*Provided data*.
══════════
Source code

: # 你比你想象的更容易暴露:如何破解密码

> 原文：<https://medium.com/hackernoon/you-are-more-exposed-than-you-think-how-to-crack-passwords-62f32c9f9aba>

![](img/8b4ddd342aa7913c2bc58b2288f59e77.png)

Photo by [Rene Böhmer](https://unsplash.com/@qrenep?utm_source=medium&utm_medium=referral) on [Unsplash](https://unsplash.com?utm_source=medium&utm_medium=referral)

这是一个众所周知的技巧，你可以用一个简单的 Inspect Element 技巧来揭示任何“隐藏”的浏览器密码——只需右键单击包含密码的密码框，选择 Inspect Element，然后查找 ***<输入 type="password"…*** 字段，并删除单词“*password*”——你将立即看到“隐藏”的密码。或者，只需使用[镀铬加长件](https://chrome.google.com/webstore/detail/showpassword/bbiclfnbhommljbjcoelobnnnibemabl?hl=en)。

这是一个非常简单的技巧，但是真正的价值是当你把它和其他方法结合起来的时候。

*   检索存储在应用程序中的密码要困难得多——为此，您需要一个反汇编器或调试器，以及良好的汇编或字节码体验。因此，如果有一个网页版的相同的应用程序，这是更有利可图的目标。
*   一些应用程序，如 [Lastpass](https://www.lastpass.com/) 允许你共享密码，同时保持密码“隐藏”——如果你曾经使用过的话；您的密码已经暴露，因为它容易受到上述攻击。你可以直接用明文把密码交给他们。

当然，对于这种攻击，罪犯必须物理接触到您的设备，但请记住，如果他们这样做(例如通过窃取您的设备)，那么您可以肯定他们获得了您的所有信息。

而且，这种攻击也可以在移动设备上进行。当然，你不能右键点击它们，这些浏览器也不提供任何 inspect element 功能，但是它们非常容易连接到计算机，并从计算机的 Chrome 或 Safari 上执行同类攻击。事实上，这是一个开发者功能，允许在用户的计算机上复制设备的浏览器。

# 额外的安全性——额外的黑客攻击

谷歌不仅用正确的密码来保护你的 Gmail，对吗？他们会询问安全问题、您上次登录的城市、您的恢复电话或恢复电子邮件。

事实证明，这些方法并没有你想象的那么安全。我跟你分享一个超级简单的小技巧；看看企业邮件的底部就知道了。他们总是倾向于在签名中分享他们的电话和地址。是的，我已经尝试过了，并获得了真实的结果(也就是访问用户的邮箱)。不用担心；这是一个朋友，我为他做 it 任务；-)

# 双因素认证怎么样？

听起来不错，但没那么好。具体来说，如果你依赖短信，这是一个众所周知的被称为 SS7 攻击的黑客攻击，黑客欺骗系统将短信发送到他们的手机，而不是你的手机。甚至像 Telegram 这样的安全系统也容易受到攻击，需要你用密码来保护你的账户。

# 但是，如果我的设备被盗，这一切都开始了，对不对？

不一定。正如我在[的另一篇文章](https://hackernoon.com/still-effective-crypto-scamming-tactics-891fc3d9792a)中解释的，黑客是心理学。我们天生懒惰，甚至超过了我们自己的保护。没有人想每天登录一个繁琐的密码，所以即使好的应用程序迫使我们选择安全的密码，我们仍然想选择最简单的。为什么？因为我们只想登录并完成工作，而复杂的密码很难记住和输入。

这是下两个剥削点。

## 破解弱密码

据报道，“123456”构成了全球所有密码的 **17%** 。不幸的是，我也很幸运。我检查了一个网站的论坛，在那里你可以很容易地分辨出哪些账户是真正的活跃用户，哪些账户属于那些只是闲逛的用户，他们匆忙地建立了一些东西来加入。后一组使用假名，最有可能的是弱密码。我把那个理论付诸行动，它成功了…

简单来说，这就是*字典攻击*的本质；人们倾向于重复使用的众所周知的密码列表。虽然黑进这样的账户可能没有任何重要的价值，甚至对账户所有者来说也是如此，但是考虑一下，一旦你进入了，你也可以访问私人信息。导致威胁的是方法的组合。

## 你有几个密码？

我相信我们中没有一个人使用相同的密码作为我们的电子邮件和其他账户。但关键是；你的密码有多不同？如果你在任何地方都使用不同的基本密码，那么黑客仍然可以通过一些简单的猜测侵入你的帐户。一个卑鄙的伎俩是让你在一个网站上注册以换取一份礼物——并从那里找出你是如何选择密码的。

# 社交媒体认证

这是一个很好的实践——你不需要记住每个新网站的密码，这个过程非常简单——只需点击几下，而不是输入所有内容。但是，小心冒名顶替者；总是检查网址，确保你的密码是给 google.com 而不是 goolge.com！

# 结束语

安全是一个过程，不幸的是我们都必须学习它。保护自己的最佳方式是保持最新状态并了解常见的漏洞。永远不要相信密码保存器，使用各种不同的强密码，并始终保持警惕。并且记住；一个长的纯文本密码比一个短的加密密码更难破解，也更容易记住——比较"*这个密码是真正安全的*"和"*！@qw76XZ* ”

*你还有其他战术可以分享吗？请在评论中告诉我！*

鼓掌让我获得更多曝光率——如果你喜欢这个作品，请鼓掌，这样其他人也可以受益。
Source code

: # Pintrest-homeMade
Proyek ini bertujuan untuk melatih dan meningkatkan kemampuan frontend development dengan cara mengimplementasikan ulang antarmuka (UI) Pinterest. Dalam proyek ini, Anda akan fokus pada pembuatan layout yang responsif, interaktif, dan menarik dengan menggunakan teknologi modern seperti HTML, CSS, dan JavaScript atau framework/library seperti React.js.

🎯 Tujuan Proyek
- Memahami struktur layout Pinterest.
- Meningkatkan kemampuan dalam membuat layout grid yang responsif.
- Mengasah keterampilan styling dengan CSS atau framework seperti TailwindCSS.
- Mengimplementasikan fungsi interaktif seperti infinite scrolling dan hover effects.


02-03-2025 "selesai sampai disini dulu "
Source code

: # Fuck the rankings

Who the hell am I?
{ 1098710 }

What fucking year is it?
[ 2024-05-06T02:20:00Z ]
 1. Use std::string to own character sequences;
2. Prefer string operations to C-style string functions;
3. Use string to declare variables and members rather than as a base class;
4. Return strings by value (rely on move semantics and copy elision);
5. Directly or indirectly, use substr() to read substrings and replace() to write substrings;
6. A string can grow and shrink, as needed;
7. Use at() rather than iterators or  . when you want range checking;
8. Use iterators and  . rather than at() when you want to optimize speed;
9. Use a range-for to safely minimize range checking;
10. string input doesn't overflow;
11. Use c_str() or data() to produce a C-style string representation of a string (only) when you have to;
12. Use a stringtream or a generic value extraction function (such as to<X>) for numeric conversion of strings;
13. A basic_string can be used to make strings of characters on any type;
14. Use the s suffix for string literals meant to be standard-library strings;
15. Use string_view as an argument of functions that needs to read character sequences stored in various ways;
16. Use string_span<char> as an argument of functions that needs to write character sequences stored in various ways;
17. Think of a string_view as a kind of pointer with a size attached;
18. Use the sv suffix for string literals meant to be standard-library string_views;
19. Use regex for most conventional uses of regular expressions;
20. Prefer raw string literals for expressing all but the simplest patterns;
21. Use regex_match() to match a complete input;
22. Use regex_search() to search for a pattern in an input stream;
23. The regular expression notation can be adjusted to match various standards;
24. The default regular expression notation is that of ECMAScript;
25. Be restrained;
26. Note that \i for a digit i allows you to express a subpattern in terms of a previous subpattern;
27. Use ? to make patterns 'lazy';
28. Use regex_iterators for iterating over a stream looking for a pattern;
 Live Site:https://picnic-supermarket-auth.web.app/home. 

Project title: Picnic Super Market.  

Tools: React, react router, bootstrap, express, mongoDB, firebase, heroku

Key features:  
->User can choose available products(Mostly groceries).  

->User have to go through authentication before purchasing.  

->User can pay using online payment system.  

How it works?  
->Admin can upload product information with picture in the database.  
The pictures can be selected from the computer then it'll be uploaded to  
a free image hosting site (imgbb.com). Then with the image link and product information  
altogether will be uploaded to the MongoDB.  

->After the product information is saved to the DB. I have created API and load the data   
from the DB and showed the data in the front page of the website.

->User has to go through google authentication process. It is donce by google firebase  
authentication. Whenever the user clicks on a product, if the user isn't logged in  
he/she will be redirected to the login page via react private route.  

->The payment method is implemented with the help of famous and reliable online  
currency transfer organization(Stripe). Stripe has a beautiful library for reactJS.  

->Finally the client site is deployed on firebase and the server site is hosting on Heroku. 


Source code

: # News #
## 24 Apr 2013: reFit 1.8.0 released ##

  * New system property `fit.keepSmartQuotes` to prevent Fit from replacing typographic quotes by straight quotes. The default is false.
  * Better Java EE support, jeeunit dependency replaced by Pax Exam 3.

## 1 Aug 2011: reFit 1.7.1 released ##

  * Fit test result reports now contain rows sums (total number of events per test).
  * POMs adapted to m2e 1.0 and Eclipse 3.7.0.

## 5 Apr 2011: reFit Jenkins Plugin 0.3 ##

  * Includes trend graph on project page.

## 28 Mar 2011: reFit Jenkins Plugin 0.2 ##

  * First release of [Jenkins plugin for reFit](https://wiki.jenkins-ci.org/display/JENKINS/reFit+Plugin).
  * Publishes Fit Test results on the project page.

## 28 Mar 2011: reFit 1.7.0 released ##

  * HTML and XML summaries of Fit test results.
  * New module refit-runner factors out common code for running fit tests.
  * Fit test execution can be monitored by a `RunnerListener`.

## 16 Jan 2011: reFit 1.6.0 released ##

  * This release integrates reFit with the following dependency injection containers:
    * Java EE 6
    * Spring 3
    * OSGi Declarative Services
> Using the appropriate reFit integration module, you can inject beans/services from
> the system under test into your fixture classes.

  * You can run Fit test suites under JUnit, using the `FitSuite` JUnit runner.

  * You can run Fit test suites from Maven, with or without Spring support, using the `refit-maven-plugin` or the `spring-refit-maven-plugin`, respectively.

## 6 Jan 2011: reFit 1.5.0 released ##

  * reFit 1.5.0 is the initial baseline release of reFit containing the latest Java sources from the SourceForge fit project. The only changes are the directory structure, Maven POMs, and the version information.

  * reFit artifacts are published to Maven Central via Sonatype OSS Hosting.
══════════
*Task goal*. Put the lines above into a Markdown table with the columns "No." and "Line", starting with the line that contains "->After the product" and going on through the line that contains "## 16 Jan 2011: reFit 1.6.0 released ##". Number each line in "No.", include both of those lines, and leave out any blank lines.

*Task response*.
| No. | Line |
|---|---|
| 1 | ->After the product information is saved to the DB. I have created API and load the data    |
| 2 | from the DB and showed the data in the front page of the website. |
| 3 | ->User has to go through google authentication process. It is donce by google firebase   |
| 4 | authentication. Whenever the user clicks on a product, if the user isn't logged in   |
| 5 | he/she will be redirected to the login page via react private route.   |
| 6 | ->The payment method is implemented with the help of famous and reliable online   |
| 7 | currency transfer organization(Stripe). Stripe has a beautiful library for reactJS.   |
| 8 | ->Finally the client site is deployed on firebase and the server site is hosting on Heroku.  |
| 9 | Source code |
| 10 | : # News # |
| 11 | ## 24 Apr 2013: reFit 1.8.0 released ## |
| 12 |   * New system property `fit.keepSmartQuotes` to prevent Fit from replacing typographic quotes by straight quotes. The default is false. |
| 13 |   * Better Java EE support, jeeunit dependency replaced by Pax Exam 3. |
| 14 | ## 1 Aug 2011: reFit 1.7.1 released ## |
| 15 |   * Fit test result reports now contain rows sums (total number of events per test). |
| 16 |   * POMs adapted to m2e 1.0 and Eclipse 3.7.0. |
| 17 | ## 5 Apr 2011: reFit Jenkins Plugin 0.3 ## |
| 18 |   * Includes trend graph on project page. |
| 19 | ## 28 Mar 2011: reFit Jenkins Plugin 0.2 ## |
| 20 |   * First release of [Jenkins plugin for reFit](https://wiki.jenkins-ci.org/display/JENKINS/reFit+Plugin). |
| 21 |   * Publishes Fit Test results on the project page. |
| 22 | ## 28 Mar 2011: reFit 1.7.0 released ## |
| 23 |   * HTML and XML summaries of Fit test results. |
| 24 |   * New module refit-runner factors out common code for running fit tests. |
| 25 |   * Fit test execution can be monitored by a `RunnerListener`. |
| 26 | ## 16 Jan 2011: reFit 1.6.0 released ## |